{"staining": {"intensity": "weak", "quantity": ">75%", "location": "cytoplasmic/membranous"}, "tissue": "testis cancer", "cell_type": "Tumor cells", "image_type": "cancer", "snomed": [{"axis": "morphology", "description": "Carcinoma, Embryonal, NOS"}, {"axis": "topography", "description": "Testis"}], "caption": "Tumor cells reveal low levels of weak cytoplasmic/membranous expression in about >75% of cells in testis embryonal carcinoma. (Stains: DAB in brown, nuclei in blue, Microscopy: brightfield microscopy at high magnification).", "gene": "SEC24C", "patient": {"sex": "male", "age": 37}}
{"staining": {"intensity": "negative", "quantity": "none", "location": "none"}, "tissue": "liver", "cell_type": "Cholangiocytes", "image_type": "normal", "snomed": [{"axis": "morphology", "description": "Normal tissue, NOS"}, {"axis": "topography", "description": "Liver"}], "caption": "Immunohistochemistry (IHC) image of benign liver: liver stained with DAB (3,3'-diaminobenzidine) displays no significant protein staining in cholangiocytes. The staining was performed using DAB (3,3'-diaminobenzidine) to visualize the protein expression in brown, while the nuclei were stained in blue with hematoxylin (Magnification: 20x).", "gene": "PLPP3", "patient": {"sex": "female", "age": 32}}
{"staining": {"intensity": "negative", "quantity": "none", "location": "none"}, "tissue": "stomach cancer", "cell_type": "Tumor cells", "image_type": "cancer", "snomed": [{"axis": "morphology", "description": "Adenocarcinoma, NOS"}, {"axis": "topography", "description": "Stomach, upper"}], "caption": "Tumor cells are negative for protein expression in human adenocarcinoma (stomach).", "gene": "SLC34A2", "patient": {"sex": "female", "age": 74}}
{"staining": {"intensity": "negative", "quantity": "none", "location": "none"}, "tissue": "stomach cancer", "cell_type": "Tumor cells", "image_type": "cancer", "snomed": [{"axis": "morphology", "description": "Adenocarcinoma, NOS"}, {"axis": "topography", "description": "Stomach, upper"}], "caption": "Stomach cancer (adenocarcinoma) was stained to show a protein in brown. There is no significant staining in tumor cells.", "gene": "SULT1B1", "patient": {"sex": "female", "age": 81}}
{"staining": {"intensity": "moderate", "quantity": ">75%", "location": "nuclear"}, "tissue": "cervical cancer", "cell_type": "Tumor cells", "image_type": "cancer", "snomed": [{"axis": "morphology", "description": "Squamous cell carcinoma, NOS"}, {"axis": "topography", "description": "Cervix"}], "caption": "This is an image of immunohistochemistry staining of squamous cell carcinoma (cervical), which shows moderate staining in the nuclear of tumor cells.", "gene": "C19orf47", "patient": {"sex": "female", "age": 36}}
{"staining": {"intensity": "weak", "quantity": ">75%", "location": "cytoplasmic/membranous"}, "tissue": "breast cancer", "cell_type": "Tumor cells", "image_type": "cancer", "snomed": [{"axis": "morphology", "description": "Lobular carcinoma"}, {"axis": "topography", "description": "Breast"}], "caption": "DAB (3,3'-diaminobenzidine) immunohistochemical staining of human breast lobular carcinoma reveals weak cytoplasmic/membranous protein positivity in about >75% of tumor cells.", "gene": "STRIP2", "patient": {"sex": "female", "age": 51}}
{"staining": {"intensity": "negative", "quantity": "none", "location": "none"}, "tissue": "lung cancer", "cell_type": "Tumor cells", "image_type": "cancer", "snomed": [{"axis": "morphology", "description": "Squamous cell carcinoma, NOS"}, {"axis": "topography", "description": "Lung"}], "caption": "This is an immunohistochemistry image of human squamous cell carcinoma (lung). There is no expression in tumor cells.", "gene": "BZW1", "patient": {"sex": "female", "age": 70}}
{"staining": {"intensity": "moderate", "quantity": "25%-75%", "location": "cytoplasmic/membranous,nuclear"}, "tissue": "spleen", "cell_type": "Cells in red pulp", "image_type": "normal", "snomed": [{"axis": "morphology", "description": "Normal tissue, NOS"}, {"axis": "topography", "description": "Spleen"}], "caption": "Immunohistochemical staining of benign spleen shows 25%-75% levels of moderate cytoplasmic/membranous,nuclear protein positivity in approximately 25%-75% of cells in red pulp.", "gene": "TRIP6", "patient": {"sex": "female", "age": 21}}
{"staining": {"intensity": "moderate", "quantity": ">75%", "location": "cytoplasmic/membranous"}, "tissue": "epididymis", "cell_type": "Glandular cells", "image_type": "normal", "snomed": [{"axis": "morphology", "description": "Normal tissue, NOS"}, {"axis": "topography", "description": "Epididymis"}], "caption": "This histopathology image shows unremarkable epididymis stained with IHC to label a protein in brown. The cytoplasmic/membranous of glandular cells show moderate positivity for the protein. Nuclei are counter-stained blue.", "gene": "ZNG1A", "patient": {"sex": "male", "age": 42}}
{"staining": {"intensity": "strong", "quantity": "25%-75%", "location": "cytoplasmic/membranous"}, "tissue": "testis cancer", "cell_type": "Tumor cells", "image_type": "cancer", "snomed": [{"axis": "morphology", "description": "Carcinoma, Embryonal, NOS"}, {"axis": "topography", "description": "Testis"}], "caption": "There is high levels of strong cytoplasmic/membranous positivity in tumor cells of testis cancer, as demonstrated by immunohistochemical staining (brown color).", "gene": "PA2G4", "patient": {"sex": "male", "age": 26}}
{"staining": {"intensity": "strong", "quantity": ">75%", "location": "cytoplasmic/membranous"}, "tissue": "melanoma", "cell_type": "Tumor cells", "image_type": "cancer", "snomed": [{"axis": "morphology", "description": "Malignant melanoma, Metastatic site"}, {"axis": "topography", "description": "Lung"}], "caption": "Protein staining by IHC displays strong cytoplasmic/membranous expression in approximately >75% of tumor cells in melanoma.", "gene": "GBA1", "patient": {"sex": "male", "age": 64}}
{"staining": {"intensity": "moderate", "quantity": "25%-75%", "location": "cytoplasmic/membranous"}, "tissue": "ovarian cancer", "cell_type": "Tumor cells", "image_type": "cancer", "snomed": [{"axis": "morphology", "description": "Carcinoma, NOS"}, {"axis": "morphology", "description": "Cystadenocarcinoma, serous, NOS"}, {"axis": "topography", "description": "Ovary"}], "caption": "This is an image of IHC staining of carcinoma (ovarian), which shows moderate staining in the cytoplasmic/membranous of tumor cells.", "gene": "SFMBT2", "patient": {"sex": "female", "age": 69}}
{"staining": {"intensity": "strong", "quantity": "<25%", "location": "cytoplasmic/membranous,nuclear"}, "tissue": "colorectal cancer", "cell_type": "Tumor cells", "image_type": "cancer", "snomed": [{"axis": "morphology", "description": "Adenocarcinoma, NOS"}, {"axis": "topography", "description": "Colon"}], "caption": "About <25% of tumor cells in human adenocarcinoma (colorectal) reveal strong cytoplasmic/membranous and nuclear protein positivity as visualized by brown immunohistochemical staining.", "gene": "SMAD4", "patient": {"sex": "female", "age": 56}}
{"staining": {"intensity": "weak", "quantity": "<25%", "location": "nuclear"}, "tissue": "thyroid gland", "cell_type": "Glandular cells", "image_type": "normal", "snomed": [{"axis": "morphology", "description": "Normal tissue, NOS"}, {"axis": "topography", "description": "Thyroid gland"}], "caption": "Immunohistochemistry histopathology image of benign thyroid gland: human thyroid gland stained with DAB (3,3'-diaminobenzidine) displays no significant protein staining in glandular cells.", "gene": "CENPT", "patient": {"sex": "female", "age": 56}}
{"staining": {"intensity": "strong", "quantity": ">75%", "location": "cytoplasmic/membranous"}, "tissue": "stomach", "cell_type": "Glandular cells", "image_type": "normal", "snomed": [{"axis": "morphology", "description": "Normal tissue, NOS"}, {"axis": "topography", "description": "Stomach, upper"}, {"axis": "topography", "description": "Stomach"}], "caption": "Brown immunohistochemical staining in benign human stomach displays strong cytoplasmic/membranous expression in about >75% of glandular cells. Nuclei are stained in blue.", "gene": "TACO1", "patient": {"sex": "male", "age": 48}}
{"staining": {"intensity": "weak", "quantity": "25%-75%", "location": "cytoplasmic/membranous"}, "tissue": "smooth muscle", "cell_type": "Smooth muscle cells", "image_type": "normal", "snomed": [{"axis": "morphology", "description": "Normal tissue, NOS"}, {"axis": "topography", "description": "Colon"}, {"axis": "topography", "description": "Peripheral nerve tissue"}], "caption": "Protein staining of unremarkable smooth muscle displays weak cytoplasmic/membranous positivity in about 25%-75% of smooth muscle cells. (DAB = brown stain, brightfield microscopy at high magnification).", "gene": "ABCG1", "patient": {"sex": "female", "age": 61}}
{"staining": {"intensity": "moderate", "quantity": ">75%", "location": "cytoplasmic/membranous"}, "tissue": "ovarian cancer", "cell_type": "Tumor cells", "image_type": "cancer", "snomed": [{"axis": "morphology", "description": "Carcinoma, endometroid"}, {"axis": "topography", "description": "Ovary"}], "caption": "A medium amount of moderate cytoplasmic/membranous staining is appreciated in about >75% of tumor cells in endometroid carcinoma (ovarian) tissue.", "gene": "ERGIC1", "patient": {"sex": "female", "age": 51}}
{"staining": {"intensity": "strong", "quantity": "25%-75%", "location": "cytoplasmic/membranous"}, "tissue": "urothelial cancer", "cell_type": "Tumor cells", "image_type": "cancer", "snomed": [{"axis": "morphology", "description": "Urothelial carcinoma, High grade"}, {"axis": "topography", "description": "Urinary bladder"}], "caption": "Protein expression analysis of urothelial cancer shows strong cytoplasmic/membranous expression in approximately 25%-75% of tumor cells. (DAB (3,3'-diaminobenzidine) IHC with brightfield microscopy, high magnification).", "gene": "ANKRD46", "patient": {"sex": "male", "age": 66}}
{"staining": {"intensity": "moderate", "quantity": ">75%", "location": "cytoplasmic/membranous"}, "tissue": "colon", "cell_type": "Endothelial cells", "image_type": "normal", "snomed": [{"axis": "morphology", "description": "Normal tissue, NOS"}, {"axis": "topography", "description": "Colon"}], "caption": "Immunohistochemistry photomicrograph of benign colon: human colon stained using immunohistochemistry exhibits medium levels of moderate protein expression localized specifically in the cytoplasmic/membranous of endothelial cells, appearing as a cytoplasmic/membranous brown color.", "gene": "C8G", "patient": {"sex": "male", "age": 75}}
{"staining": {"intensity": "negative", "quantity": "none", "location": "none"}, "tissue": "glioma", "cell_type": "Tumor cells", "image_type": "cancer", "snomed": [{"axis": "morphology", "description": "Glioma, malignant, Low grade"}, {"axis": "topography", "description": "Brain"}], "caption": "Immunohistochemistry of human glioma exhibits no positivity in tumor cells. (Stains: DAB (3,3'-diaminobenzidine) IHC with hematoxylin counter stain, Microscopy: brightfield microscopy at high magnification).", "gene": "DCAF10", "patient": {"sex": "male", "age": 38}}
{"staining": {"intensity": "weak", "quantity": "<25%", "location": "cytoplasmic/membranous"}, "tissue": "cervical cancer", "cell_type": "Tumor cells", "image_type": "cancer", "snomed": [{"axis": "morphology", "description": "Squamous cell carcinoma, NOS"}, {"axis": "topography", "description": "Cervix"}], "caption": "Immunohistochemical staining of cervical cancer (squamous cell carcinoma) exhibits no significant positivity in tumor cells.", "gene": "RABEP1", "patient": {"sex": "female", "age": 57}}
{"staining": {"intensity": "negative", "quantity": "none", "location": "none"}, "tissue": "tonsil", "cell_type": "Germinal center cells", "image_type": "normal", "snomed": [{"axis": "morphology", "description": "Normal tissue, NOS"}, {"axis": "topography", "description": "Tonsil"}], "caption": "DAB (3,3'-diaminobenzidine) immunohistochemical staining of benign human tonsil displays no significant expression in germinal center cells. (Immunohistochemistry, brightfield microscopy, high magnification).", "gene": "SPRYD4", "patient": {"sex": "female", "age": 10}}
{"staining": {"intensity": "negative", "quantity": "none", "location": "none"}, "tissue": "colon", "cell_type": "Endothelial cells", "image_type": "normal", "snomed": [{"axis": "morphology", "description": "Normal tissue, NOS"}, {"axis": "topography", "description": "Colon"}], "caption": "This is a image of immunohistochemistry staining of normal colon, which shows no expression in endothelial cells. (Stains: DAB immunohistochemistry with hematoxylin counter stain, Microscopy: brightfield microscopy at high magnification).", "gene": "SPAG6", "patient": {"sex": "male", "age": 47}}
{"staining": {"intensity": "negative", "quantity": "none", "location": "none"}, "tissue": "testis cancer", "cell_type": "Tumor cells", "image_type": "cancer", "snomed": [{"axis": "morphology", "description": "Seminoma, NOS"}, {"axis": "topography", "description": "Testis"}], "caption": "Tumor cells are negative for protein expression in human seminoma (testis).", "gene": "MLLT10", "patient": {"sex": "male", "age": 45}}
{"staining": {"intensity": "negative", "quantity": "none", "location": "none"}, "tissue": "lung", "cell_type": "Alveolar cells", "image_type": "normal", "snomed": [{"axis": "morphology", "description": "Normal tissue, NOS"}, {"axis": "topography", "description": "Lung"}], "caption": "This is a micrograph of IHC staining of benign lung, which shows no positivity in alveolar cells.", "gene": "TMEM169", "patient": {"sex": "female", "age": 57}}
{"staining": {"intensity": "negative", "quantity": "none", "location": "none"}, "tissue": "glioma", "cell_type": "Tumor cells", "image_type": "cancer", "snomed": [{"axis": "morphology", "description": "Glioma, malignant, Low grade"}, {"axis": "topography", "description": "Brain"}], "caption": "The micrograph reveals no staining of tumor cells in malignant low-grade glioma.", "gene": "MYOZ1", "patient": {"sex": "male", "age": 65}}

▶ **Exercise**:
For the material above, reproduce exactly the lines from the line with "expression analysis of" to the line with "photomicrograph of benign", inclusive, and exclude all others.

▶ **The completed task**:
{"staining": {"intensity": "strong", "quantity": "25%-75%", "location": "cytoplasmic/membranous"}, "tissue": "urothelial cancer", "cell_type": "Tumor cells", "image_type": "cancer", "snomed": [{"axis": "morphology", "description": "Urothelial carcinoma, High grade"}, {"axis": "topography", "description": "Urinary bladder"}], "caption": "Protein expression analysis of urothelial cancer shows strong cytoplasmic/membranous expression in approximately 25%-75% of tumor cells. (DAB (3,3'-diaminobenzidine) IHC with brightfield microscopy, high magnification).", "gene": "ANKRD46", "patient": {"sex": "male", "age": 66}}
{"staining": {"intensity": "moderate", "quantity": ">75%", "location": "cytoplasmic/membranous"}, "tissue": "colon", "cell_type": "Endothelial cells", "image_type": "normal", "snomed": [{"axis": "morphology", "description": "Normal tissue, NOS"}, {"axis": "topography", "description": "Colon"}], "caption": "Immunohistochemistry photomicrograph of benign colon: human colon stained using immunohistochemistry exhibits medium levels of moderate protein expression localized specifically in the cytoplasmic/membranous of endothelial cells, appearing as a cytoplasmic/membranous brown color.", "gene": "C8G", "patient": {"sex": "male", "age": 75}}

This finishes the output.